*** Opening Source data ***

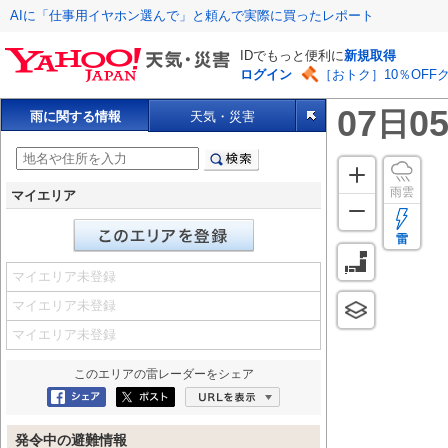
AIに「仕事用イヤホン選んで」と頼んで実際に買ったレポート
IDでもっと便利に
新規取得
ログイン
［おトク］10％OFF
07
05
日
雨に関する情報
天気・災害
雨雲
マイエリア
雷
マイエリア未登録
マイエリア未登録
マイエリア未登録
このエリアの
雷レーダー
をシェア
Facebookにシェア
ポスト
URLを表示
発令中の避難情報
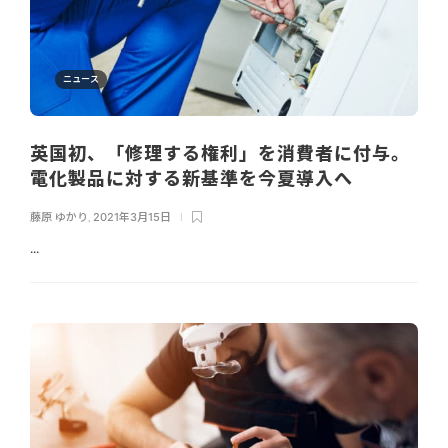
ニュース
英国初、「修理する権利」を消費者に付与。
電化製品に対する新基準を今夏導入へ
藤原 ゆかり
,
2021年3月15日
...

*** Closing Source data ***

# Description of the task:
Extract every one of the lines above word for word, in their original order, and leave the pictures out of your answer.

# Answer to this task:
AIに「仕事用イヤホン選んで」と頼んで実際に買ったレポート
IDでもっと便利に
新規取得
ログイン
［おトク］10％OFF
07
05
日
雨に関する情報
天気・災害
雨雲
マイエリア
雷
マイエリア未登録
マイエリア未登録
マイエリア未登録
このエリアの
雷レーダー
をシェア
Facebookにシェア
ポスト
URLを表示
発令中の避難情報
ニュース
英国初、「修理する権利」を消費者に付与。
電化製品に対する新基準を今夏導入へ
藤原 ゆかり
,
2021年3月15日
...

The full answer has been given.